TO DO:
Count the lines of the data below that contain the string "Cropping". Reply with the number only.

GIVEN INFORMATION:
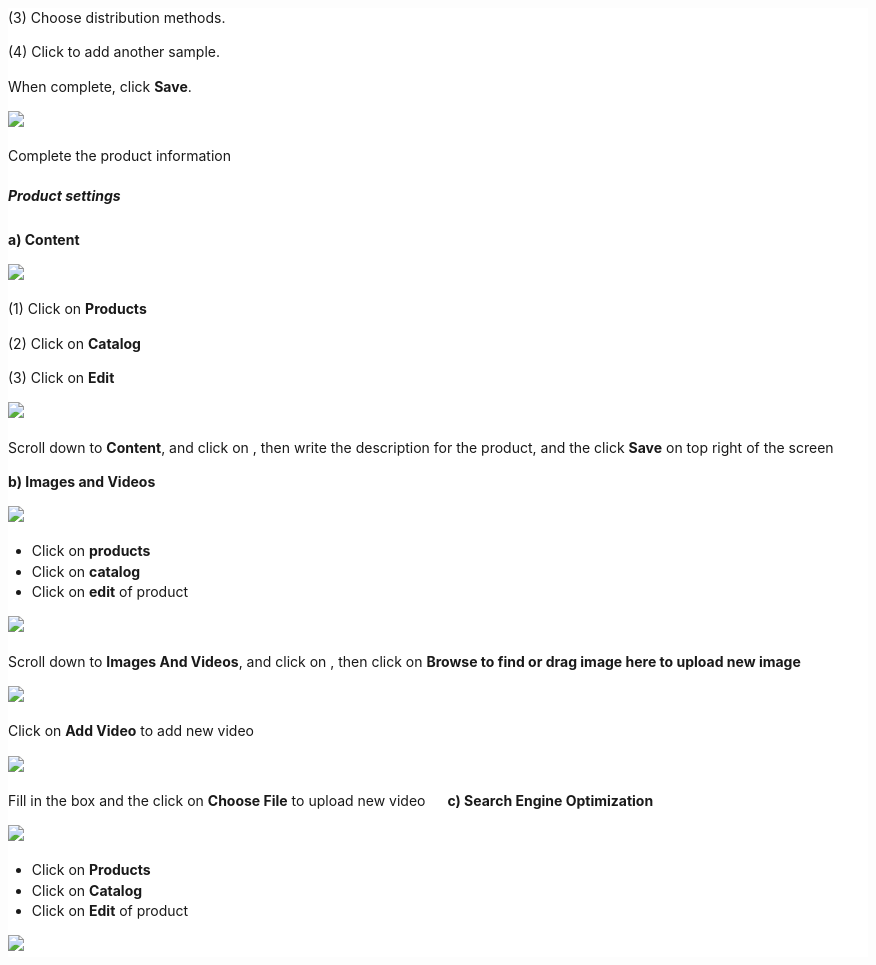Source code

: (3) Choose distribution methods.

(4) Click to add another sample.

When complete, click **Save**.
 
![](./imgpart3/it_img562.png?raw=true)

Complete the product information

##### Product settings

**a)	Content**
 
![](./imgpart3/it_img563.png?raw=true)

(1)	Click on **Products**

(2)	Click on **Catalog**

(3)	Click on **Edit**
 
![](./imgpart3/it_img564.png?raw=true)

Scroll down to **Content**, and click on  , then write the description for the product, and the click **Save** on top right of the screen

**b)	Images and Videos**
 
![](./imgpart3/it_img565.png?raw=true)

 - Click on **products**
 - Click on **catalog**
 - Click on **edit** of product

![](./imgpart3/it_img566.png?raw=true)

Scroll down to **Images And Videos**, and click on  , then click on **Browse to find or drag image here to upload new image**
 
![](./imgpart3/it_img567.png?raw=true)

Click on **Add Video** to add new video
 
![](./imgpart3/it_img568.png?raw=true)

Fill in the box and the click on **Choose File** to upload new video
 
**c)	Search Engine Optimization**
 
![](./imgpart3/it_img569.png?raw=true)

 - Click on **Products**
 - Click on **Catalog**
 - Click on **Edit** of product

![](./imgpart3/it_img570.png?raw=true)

...

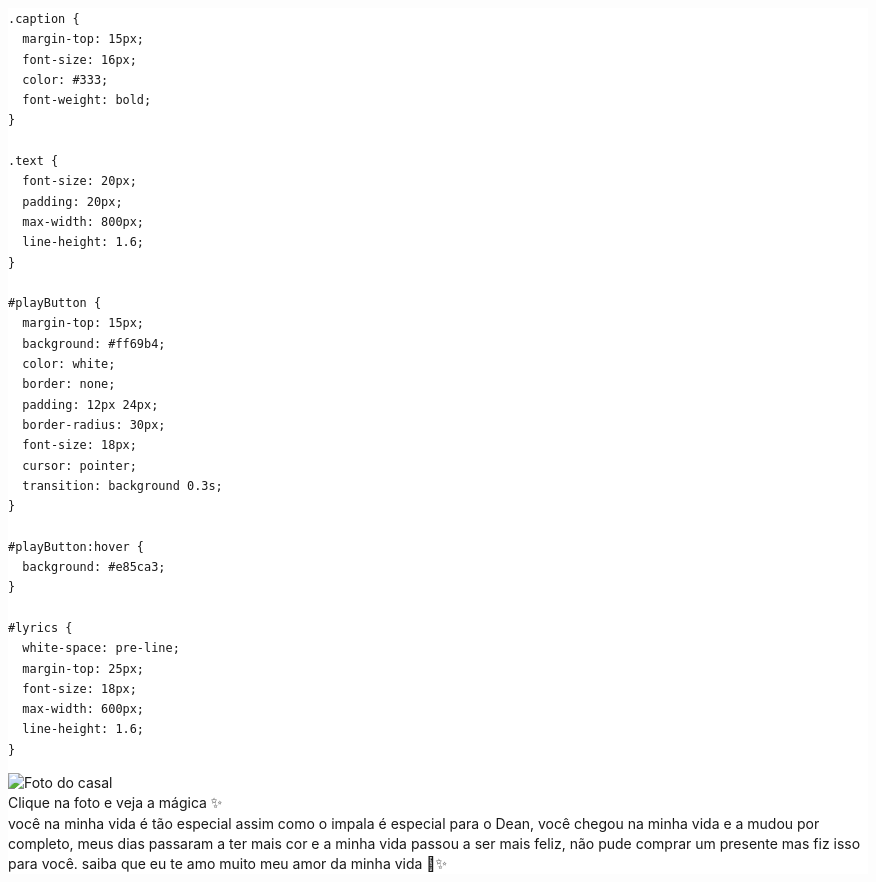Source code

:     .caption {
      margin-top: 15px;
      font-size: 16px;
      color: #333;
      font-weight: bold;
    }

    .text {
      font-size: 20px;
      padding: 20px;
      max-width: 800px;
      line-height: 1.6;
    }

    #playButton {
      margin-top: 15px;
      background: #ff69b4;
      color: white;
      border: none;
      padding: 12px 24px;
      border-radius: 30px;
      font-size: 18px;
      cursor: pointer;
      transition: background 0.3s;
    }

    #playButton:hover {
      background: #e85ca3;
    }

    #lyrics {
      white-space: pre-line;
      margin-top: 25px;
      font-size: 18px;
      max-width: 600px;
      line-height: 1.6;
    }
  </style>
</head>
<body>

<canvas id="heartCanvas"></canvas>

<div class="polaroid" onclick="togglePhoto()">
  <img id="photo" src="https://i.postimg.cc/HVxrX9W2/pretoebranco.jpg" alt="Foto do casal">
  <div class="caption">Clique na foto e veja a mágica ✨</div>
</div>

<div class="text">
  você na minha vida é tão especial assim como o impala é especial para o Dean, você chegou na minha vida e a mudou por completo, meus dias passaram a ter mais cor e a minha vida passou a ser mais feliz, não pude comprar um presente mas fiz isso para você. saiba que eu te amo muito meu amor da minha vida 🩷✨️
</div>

* * *

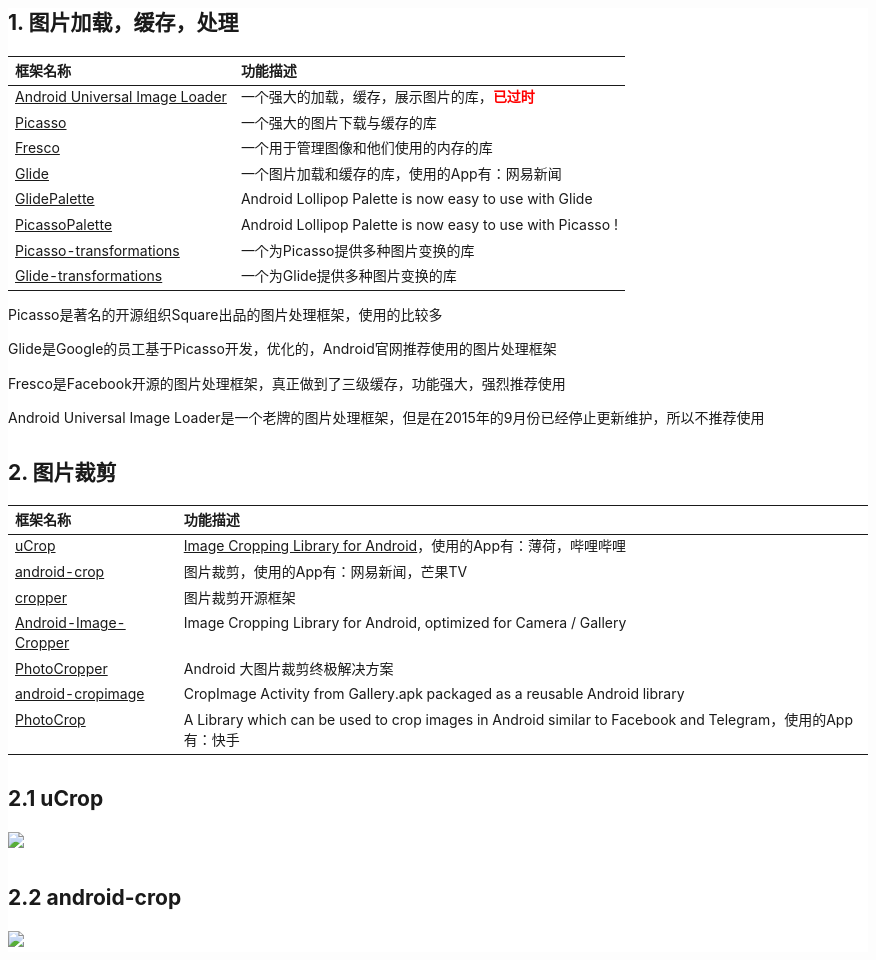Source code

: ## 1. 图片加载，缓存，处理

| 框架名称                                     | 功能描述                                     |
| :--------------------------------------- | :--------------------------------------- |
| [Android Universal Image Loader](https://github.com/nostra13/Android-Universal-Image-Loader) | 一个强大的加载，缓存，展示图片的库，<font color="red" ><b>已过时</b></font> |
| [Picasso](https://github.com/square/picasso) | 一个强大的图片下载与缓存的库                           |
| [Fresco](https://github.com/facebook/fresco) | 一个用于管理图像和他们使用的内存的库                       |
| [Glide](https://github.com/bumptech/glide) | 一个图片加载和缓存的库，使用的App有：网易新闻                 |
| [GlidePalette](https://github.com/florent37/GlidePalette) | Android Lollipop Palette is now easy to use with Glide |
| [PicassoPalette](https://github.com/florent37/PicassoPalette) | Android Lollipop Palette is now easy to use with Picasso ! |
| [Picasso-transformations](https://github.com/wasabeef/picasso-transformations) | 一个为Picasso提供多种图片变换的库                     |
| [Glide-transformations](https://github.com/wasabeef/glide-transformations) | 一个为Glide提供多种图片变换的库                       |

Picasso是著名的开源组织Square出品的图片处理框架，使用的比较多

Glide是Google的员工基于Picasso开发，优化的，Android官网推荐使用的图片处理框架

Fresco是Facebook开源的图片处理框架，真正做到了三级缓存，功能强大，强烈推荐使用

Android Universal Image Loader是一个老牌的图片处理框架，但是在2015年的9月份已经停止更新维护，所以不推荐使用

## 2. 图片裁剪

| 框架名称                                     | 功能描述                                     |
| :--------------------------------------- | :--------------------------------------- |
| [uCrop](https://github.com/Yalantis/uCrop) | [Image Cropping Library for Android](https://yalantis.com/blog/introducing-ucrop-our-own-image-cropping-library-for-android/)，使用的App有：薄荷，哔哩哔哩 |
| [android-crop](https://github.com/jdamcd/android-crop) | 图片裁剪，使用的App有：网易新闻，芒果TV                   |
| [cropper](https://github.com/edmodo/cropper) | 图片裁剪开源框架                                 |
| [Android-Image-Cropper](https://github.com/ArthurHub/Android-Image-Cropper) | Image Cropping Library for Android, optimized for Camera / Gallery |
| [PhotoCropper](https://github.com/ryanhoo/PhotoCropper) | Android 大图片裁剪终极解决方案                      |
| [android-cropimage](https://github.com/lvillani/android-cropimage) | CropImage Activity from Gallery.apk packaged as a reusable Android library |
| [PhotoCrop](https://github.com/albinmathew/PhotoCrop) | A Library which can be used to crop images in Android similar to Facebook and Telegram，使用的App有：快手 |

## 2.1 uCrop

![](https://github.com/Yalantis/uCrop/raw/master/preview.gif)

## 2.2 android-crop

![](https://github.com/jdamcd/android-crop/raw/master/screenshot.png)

WRITTEN RESPONSE:
2